Fitting big multilevel regressions in Stan?

Joe Hoover writes:

I am a social psychology PhD student, and I have some questions about applying MrP to estimation problems involving very large datasets or many sub-national units.

I use MrP to obtain sub-national estimates for low-level geographic units (e.g. counties) derived from large data (e.g. 300k-1 million+). In addition to being large, my data is bad, such that it’s generated via self-selection mechanisms like voluntary internet surveys.

In my applications of MrP, I usually have at least 288 post-strata cells (not counting sub-national units), which means that for county-level procedures, I am generating predictions for close to or more than 1 million post-strata. Also, due to the prevalent county-level sparsity in my data, I’ve found that including a CAR prior offers modest improvements for units with low ns.

Put together, this all winds up being a costly computational process. I have been working primarily in R-INLA, but even with INLA’s efficiency, I find myself having to do batch predictions for the post-strata, which requires estimating the same model multiple times or manually generating predictions outside of INLA via posterior draws.

Ultimately, I would prefer to do this in Stan, but the huge number of parameters required for the entire estimation procedure makes this impractical (for me, given my timeline, modest expectations for the precision of the estimates, and access to computational resources).

Accordingly, I am wondering if you might be able to offer any advice or insight to how I can more efficiently apply MrP in this kind of situation. More specifically, do you have any programmatic approach to conducting MrP in a way that reduces computational cost and complexity?

I’ve considered doing MrP for each of some set of larger sub-national units (e.g. regions or states) and then using estimates from these MrPs as inputs to a final model. However, I have not fully thought this through and I haven’t been able to find a precedent for it, so I am a little worried that there might be a known problem with that kind of approach. I have also thought about applying approach similar to the 8 schools model, where I estimate post-strata means and SEs and use these as input to a model, rather than individual-level observations (as in your recent paper with Professor Yajuan Si). However, with 1 million post-strata cells, this is still a large problem with many parameters.

Finally, I have also considered switching to a machine learning framework, but I am kind of partial to the control that Bayesian HLM gives me, particularly given the nature of my data.

So, again, I would love to know how you would approach this problem. Or, even if you could recommend a few relevant papers, that would be immensely helpful. I am quite familiar with the MrP literature at this point, but I have not seen any applications to datasets this large.

My reply: This sort of question comes up a lot, and it’s an area of active research. Here are a few ways to go:

1. You can indeed work with cell means; see this 2013 paper with Ghitza, or the method is described more clearly in this 2017 replication paper with Lei and Ghitza.
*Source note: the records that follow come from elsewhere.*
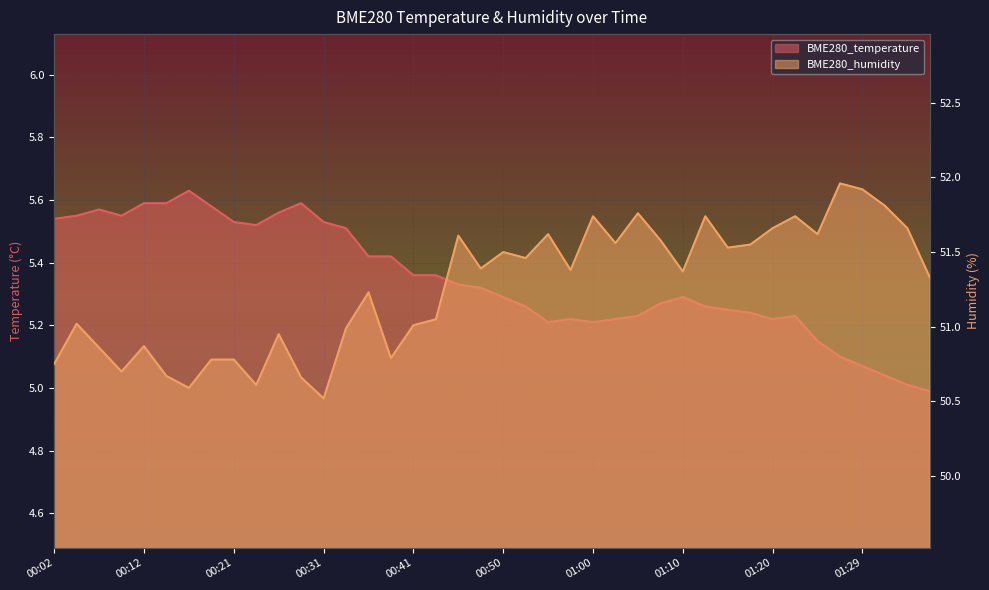

What is the label of the 9th point from the right?

01:17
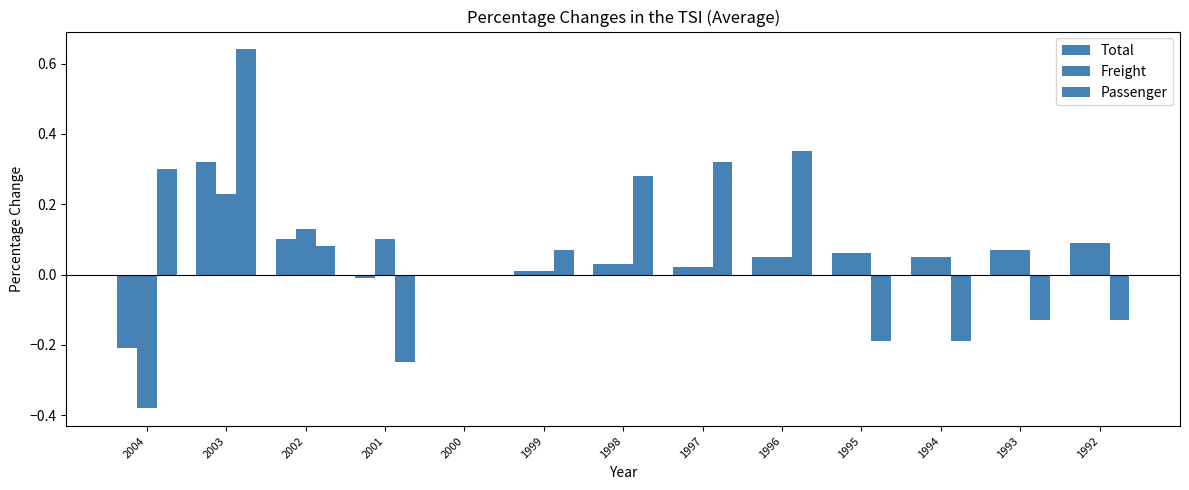

Are the bars grouped side by side (vs. stacked)?

Yes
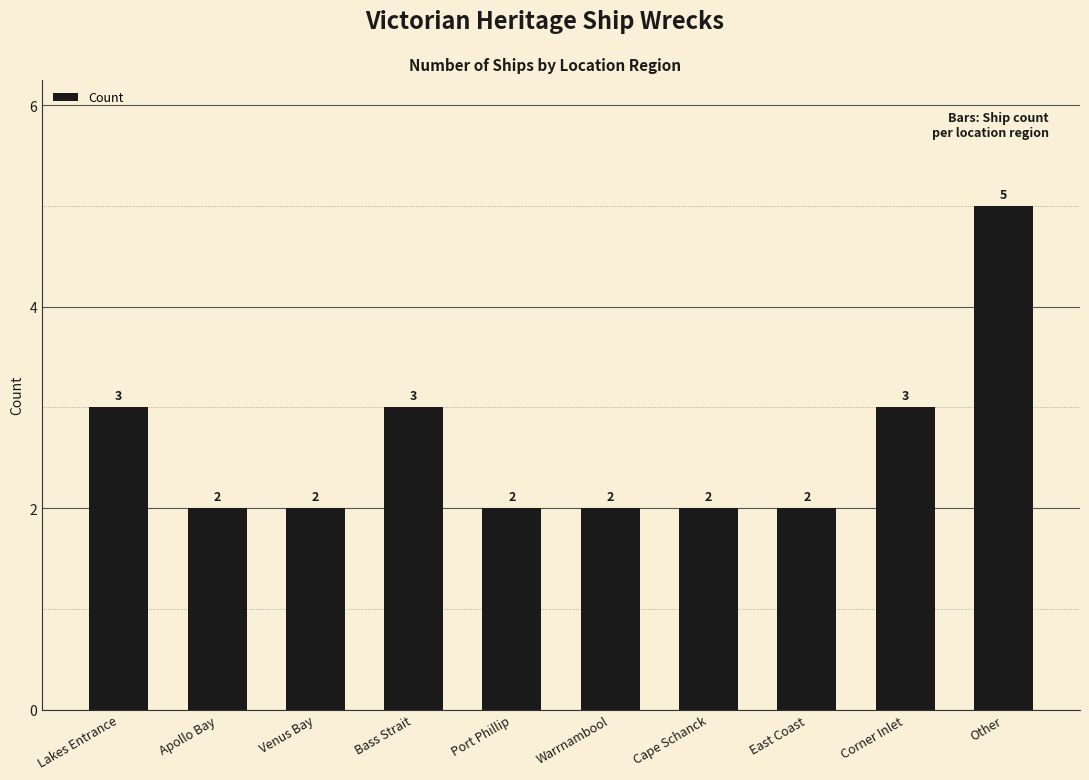

How many values are between 2 and 3?

9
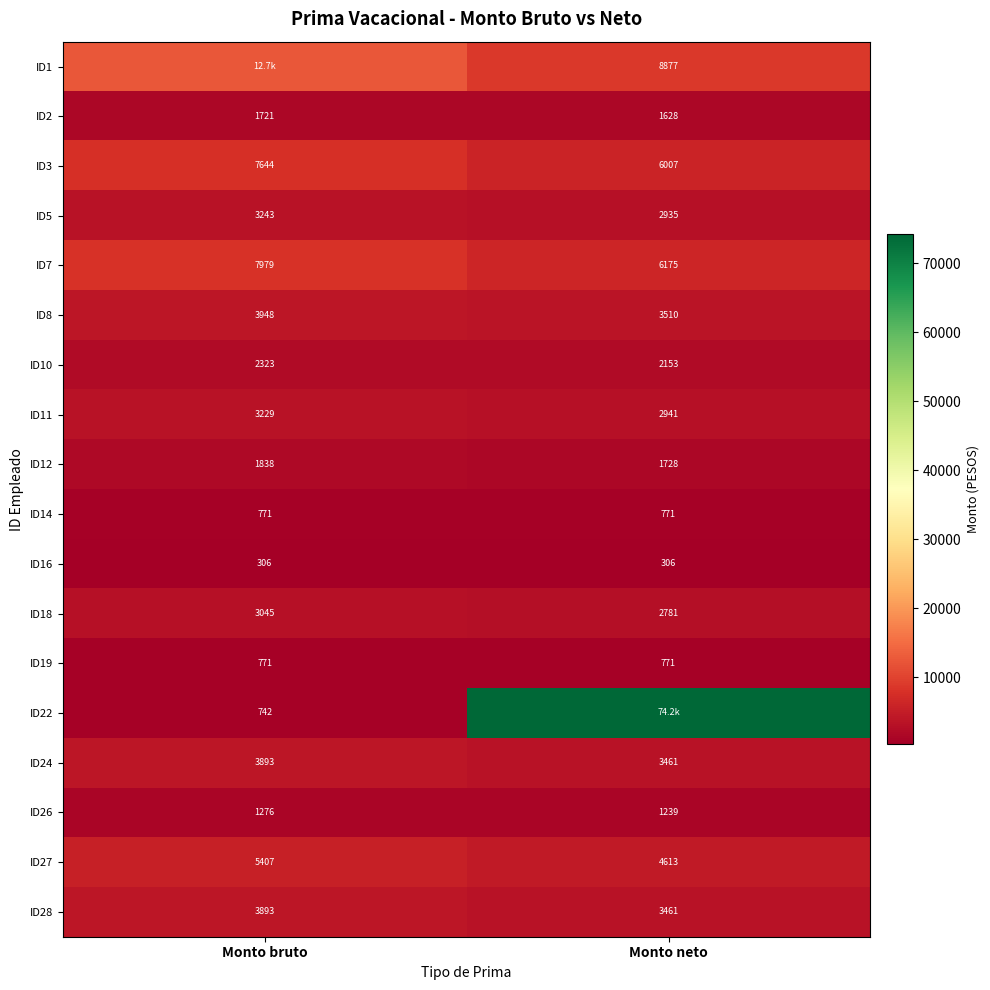

Read the ID2 value at Monto neto.

1628.0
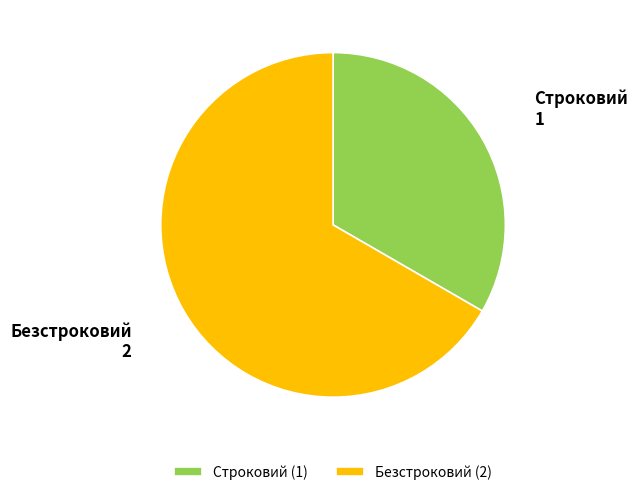

What is the ratio of the value at Строковий (1) to the value at Безстроковий (2)?

0.5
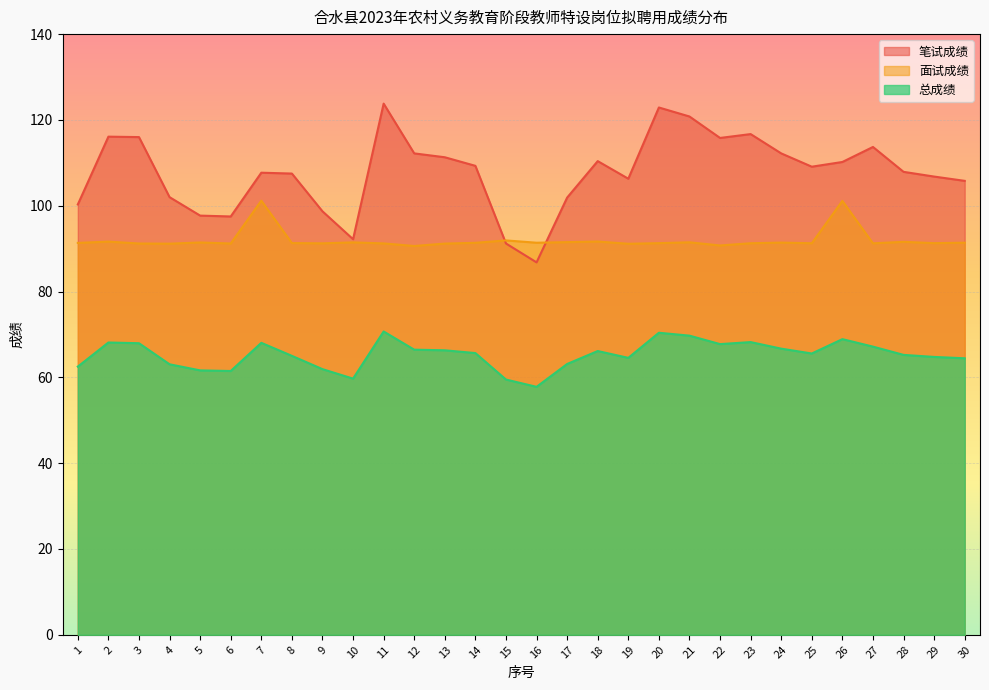

What are all the series names shown in the legend?

笔试成绩, 面试成绩, 总成绩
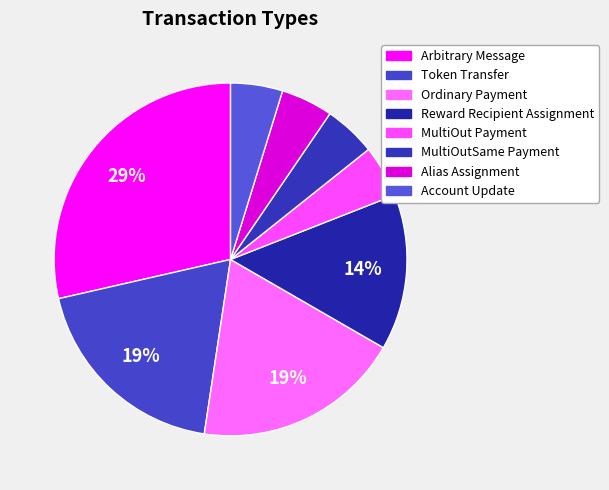

To the nearest percent, what is the difference between the MultiOutSame Payment and Arbitrary Message slice percentages?

24%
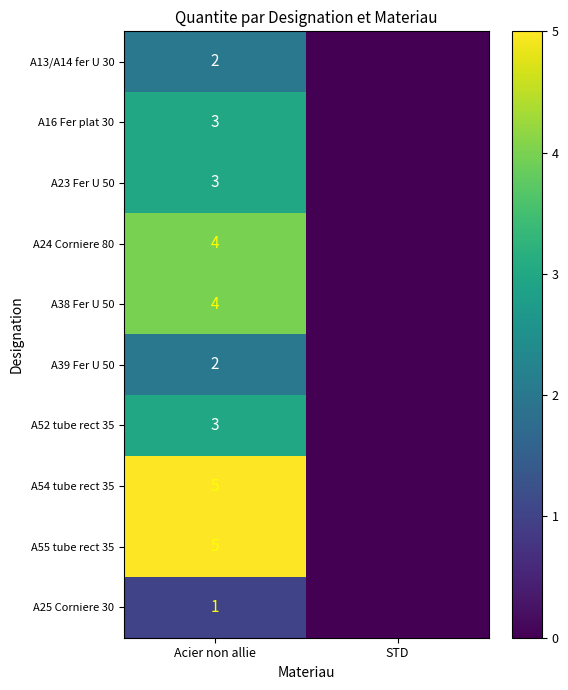

What is the total value across all series at Acier non allie?

32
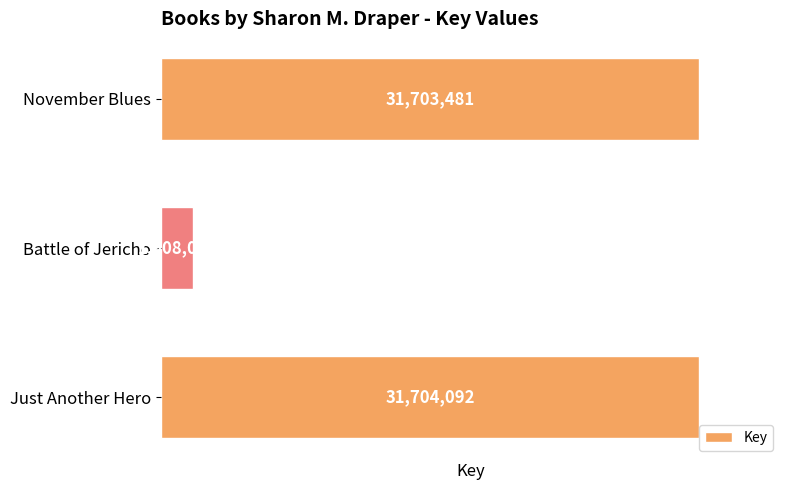

What is the maximum value shown in the chart?

31704092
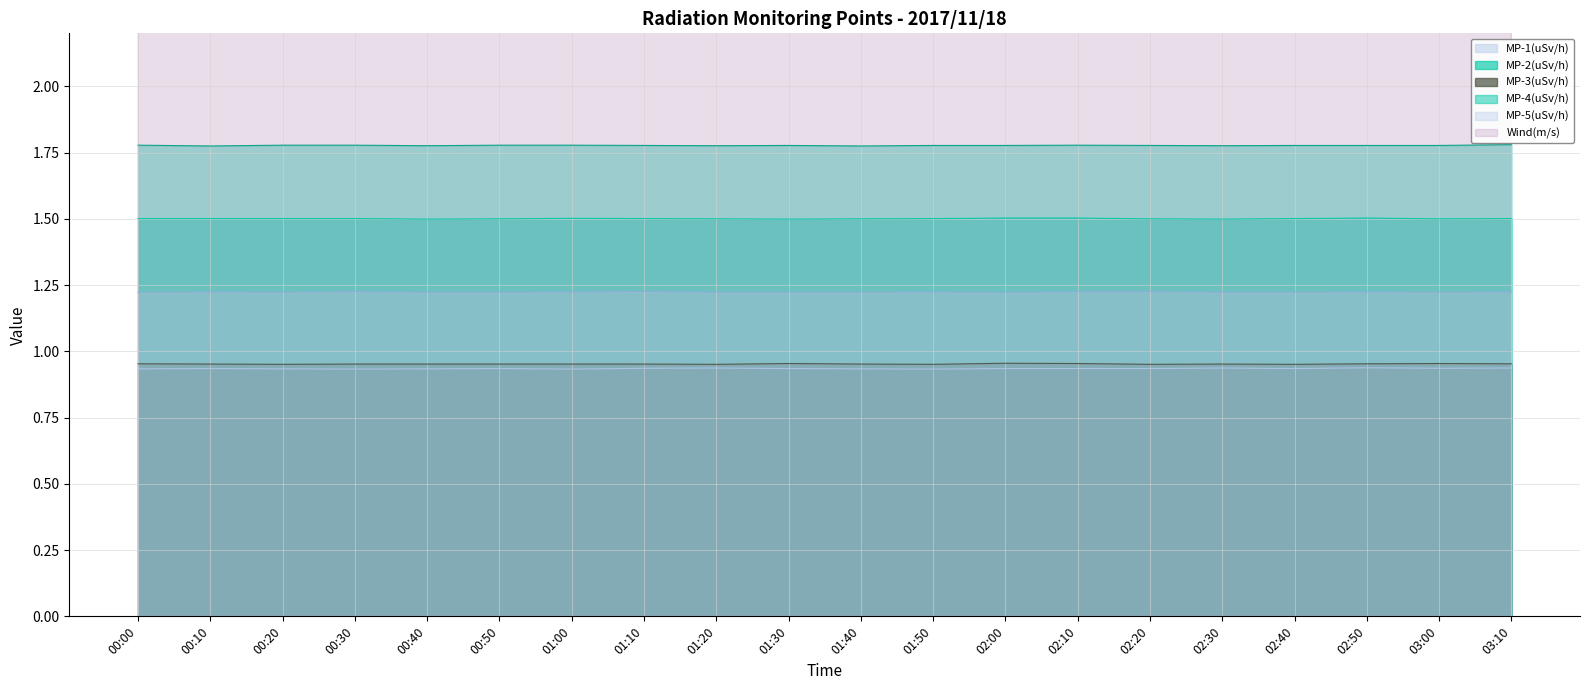

What is the label of the 3rd point from the right?

02:50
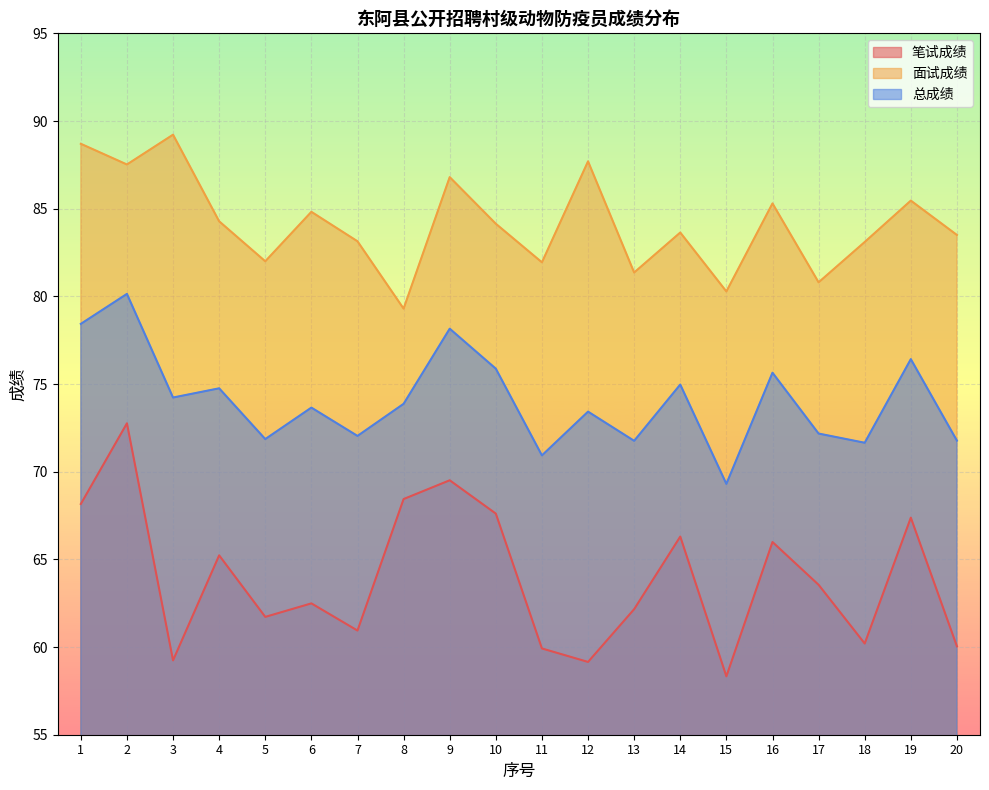

Reading left to right, list all the values displayed in this chart.

笔试成绩: 68.2	72.8	59.2	65.2	61.7	62.5	60.9	68.4	69.5	67.6	59.9	59.1	62.2	66.3	58.3	66.0	63.5	60.2	67.4	60.0
面试成绩: 88.7	87.5	89.2	84.3	82.0	84.8	83.1	79.3	86.8	84.1	81.9	87.7	81.4	83.6	80.3	85.3	80.8	83.1	85.5	83.5
总成绩: 78.4	80.1	74.2	74.8	71.9	73.7	72.0	73.9	78.2	75.9	70.9	73.4	71.8	75.0	69.3	75.6	72.2	71.7	76.4	71.8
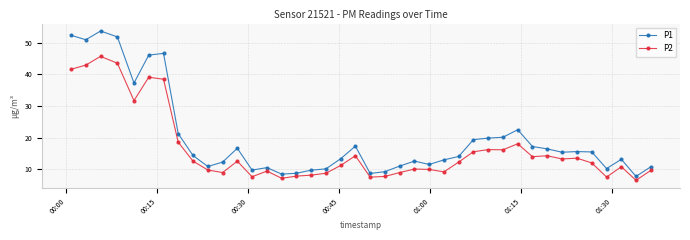

True or false: P1 and P2 cross at least once.

False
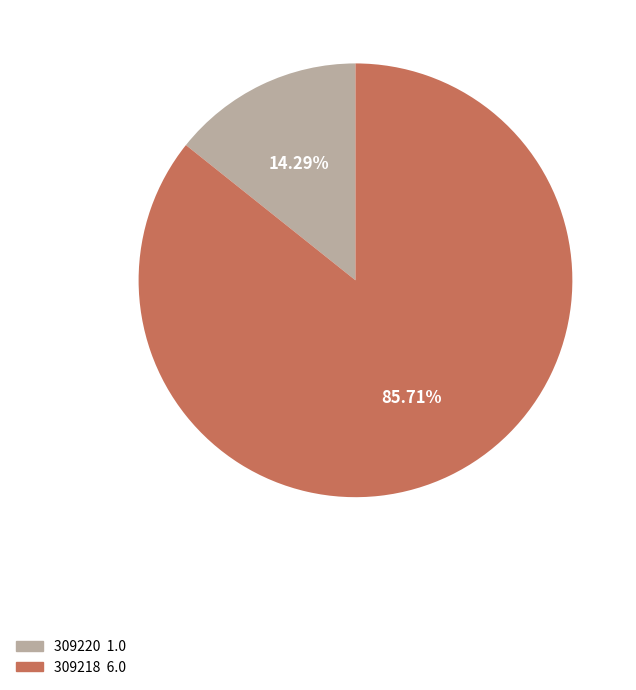

What percentage is the 309218 slice, to the nearest percent?

86%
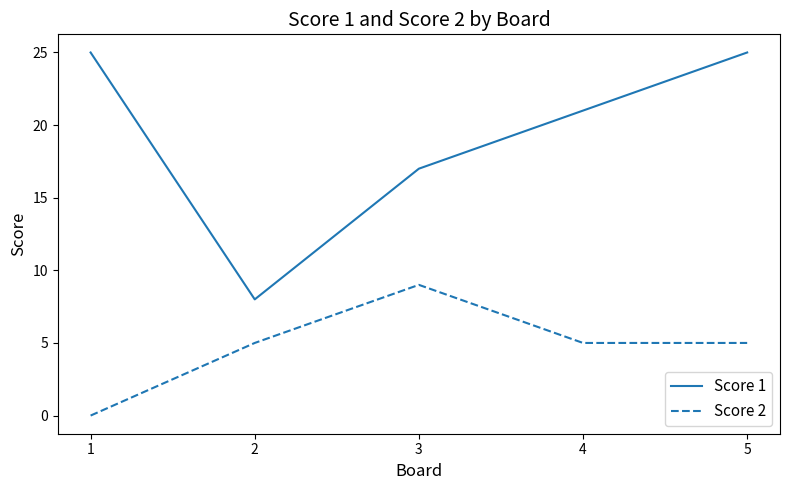

True or false: Score 2 has more than 2 interior local peaks.

False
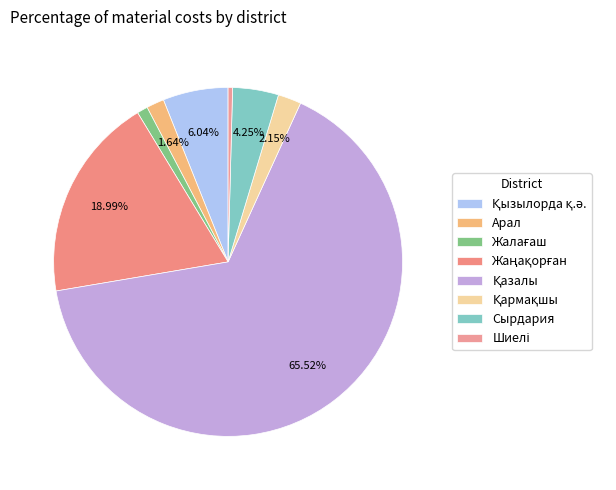

Count the number of slices in the pie.

8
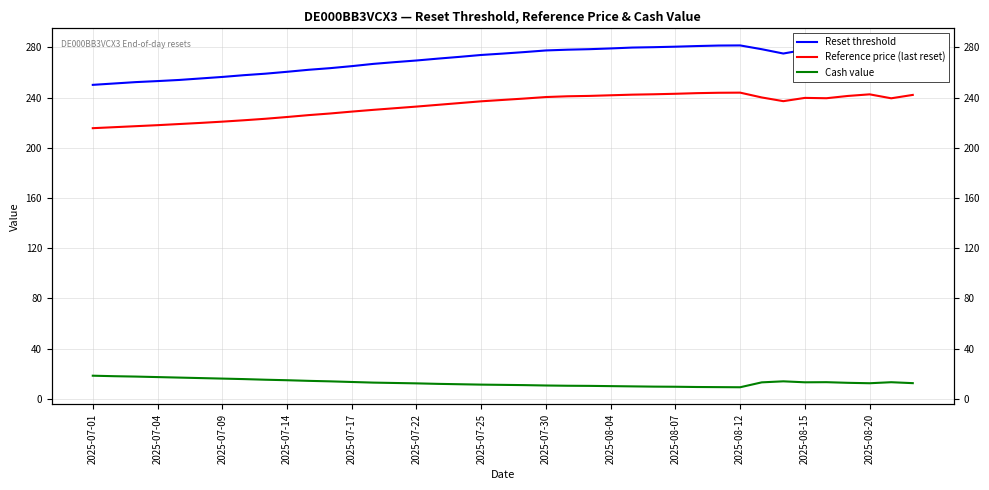

Reading left to right, extract all data points from this chart.

Reset threshold: 250.1	251.2	252.3	253.1	254.0	255.2	256.4	257.8	259.0	260.5	262.1	263.4	265.0	266.8	268.2	269.5	271.0	272.4	273.9	275.0	276.2	277.5	278.1	278.5	279.1	279.8	280.1	280.5	281.0	281.4	281.5	278.5	275.0	278.1	277.8	279.9	281.4	277.7	280.8
Reference price (last reset): 215.6	216.4	217.2	218.0	218.9	219.8	220.8	221.9	223.1	224.5	226.0	227.3	228.8	230.2	231.5	232.8	234.2	235.6	237.0	238.1	239.2	240.4	241.0	241.3	241.8	242.3	242.6	243.0	243.5	243.8	243.9	240.1	237.1	239.7	239.4	241.3	242.6	239.4	242.1
Cash value: 18.5	18.1	17.8	17.4	17.0	16.6	16.2	15.8	15.3	14.9	14.4	14.0	13.5	13.0	12.7	12.4	12.0	11.7	11.4	11.2	11.0	10.7	10.5	10.4	10.2	10.0	9.8	9.7	9.5	9.4	9.3	13.2	14.0	13.2	13.3	12.8	12.5	13.3	12.6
At some point, though, the number of cells becomes too large for this to work.

2. Another approach is to set the hyperparameters in the model to fixed values, just pre-determining the amount of partial pooling that the model will do. With fixed hyperaparameters, this just becomes a regression problem with some pre-set regularization, and you can compute the estimated coefficients using simple optimization.

3. If you want to go full Stan (and we’d like to do that), you could do the computations using parallel computing: not just one processor per chain, but multiple processors per chain, using our new MPI (message processing interface) implementation. I’m not quite sure how it would work for your model, but I think something should be possible.

4. Going in more speculative direction, you have a lot of data so it should be possible to use approximate methods such as EP, VB, and GMO. I think that’s related to what you’re talking about with “switching to a machine learning framework”: using computational shortcuts to approximate a posterior distribution.

Unfortunately we don’t have anything plug-and-play yet. It would be good to have some case studies of big-data MRP that people could use as templates for their analyses.

2 thoughts on “Fitting big multilevel regressions in Stan?

  1. And don’t forget that immensely powerful computing is available ‘in the cloud’ for very little money. Spot instances on Amazon AWS can get you 16 cores and 64 GB of memory for less than a dollar per hour. Build a proper workflow on a subset of data and use rented machinery for the full model.

  2. Does your model have conditional independence? It might not if it is a spatial model… but if it does you can scale by using SGD/Robbins Monro type algorithms.

    If you can write out a variational lower bound for your model and it can be written as a sum you should be able to optimise a lowerbound using mini-batches. You can avoid doing any analytical work by using the re-parameterization trick (see Kingma and Welling). You may be able to fill in missing values using a variational auto-encoders .. although this would be a real research project.

    I would implement in pytorch or tensorflow and then compare the results to Stan on a small version of the problem to check it works, once it does you can scale up.